Task description: Which lines of the data contain the string "hochwertigen"? Show each of them.

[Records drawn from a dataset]

_ _ _

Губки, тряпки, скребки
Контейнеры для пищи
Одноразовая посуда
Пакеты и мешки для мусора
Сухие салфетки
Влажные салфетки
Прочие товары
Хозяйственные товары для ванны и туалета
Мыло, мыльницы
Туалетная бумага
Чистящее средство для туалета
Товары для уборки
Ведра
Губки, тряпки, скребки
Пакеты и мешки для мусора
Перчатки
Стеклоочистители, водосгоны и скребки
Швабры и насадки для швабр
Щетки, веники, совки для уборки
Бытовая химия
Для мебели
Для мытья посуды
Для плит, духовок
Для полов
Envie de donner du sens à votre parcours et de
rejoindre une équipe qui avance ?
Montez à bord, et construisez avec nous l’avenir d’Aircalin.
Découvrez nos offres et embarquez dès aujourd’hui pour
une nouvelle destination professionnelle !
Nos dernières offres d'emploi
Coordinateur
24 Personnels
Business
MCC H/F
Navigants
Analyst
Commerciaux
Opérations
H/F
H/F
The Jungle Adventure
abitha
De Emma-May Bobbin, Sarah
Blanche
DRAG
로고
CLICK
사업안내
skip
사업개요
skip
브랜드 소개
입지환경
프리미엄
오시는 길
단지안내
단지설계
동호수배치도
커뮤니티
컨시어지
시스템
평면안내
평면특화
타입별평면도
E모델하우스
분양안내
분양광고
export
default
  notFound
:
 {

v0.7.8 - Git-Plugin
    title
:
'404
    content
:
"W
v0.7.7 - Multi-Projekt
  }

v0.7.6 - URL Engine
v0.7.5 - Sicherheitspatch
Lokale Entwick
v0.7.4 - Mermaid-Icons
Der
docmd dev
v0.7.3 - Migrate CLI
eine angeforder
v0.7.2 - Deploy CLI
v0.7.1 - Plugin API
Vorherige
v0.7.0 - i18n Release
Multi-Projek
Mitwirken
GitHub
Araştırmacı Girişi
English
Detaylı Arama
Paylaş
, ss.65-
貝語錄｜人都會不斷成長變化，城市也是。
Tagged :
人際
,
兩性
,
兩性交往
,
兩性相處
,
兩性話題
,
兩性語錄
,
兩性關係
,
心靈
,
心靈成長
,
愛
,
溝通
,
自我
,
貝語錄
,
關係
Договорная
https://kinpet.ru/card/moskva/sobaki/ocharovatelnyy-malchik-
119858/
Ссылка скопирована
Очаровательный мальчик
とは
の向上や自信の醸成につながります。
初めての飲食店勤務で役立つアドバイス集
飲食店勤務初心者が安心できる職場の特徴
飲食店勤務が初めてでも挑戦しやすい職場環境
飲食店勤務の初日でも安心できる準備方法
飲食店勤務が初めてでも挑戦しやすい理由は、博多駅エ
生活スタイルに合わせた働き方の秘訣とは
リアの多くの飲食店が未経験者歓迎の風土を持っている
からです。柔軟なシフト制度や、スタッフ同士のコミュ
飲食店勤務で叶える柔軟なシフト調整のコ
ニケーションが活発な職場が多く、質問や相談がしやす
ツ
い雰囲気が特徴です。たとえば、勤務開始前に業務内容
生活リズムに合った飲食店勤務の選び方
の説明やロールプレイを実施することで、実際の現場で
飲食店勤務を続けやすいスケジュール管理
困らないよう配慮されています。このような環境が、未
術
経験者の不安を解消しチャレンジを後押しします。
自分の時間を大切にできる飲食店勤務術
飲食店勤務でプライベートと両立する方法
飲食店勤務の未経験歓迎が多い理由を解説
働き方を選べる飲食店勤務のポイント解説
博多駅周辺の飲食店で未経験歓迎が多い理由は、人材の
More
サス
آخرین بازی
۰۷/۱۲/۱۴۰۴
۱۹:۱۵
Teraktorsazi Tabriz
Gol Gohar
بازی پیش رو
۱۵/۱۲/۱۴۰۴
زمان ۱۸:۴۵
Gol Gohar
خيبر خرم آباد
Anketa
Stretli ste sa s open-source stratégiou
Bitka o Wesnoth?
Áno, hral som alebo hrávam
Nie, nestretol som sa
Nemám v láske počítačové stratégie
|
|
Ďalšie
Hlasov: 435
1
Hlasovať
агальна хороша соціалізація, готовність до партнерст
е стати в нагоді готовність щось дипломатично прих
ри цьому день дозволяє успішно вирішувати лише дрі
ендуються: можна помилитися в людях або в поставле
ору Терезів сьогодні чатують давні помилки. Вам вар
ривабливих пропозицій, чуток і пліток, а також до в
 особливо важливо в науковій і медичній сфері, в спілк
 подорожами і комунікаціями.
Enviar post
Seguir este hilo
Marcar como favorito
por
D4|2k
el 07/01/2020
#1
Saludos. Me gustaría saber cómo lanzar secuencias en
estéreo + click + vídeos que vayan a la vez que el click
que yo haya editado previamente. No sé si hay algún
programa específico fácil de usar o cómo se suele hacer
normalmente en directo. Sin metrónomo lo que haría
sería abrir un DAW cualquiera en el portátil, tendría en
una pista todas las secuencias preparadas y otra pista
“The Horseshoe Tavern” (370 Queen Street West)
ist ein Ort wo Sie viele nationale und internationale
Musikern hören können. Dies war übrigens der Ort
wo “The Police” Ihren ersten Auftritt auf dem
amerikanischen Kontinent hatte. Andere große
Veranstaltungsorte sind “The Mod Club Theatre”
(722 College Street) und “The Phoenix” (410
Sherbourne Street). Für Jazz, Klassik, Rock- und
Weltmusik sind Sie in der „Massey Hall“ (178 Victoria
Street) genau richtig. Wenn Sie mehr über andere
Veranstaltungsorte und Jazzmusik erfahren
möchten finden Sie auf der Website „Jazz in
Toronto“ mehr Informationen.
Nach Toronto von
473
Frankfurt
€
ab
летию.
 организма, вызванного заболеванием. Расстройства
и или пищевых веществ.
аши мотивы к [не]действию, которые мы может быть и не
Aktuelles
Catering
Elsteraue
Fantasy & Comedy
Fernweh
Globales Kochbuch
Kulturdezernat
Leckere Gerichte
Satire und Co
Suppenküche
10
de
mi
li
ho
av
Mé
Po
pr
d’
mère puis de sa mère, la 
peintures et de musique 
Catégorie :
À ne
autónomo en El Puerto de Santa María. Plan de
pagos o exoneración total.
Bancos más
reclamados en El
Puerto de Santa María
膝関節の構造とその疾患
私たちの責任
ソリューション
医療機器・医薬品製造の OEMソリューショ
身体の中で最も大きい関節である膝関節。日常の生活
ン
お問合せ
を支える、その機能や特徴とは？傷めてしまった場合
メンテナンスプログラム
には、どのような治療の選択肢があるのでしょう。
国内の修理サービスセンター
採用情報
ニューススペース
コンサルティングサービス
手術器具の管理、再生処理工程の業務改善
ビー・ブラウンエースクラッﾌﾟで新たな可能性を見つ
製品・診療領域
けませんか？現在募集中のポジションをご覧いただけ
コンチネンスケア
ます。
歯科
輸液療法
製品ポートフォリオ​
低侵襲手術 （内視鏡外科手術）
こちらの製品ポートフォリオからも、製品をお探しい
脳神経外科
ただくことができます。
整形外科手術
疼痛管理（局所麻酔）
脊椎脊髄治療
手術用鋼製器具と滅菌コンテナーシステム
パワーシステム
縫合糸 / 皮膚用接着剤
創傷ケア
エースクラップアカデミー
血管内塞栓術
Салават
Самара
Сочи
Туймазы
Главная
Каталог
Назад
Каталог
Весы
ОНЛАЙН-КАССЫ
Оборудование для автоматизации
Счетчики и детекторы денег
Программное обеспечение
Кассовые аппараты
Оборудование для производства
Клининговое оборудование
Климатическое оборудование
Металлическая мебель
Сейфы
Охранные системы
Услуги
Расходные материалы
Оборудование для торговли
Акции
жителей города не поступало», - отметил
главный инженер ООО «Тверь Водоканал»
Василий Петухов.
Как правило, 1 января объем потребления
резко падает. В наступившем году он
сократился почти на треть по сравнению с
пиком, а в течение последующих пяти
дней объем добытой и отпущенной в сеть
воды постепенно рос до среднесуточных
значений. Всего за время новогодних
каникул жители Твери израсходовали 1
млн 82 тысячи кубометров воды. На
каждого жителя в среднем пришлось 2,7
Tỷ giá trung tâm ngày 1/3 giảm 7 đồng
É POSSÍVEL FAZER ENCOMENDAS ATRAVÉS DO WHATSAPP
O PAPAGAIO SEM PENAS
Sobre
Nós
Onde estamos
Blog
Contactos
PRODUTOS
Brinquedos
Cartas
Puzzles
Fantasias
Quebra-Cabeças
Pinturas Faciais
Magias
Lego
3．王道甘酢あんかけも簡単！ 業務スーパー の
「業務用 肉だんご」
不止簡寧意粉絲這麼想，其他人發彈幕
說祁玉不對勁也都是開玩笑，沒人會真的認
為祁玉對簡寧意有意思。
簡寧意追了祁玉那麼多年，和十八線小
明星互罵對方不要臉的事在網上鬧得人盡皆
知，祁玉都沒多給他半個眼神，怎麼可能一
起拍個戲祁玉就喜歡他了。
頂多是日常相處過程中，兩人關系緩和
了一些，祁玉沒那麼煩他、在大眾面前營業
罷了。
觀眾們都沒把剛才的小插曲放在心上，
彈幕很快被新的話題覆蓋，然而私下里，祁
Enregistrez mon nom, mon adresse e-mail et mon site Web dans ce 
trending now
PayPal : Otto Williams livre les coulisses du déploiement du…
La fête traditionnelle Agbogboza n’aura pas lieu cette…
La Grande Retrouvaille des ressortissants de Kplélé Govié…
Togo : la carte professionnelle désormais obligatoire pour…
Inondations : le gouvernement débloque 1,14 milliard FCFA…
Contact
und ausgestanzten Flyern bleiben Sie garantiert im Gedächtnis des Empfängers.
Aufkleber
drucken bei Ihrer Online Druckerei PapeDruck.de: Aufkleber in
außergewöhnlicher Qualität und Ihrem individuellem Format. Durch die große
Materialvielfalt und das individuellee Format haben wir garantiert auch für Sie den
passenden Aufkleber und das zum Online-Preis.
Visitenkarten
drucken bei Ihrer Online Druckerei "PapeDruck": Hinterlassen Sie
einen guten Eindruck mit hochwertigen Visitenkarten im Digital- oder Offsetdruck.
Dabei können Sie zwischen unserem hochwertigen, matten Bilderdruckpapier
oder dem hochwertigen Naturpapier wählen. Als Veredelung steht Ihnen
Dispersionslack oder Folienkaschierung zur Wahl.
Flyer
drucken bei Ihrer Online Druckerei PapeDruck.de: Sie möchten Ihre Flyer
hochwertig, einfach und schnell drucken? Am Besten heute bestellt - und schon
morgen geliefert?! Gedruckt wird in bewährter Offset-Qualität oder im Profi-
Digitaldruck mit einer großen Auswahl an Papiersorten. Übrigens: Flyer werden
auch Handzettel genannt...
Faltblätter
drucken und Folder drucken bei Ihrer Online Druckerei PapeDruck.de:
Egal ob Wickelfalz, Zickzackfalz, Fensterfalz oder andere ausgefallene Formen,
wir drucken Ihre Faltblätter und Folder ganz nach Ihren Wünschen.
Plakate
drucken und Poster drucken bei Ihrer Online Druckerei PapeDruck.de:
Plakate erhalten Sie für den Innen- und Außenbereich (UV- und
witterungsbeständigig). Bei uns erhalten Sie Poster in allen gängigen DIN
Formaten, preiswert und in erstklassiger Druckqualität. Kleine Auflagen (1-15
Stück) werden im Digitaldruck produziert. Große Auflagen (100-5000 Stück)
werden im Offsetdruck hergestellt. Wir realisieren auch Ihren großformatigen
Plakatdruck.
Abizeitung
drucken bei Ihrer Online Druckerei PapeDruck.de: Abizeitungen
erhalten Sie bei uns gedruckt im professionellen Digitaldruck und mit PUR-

_ _ _

Completed task:
einen guten Eindruck mit hochwertigen Visitenkarten im Digital- oder Offsetdruck.
Dabei können Sie zwischen unserem hochwertigen, matten Bilderdruckpapier
oder dem hochwertigen Naturpapier wählen. Als Veredelung steht Ihnen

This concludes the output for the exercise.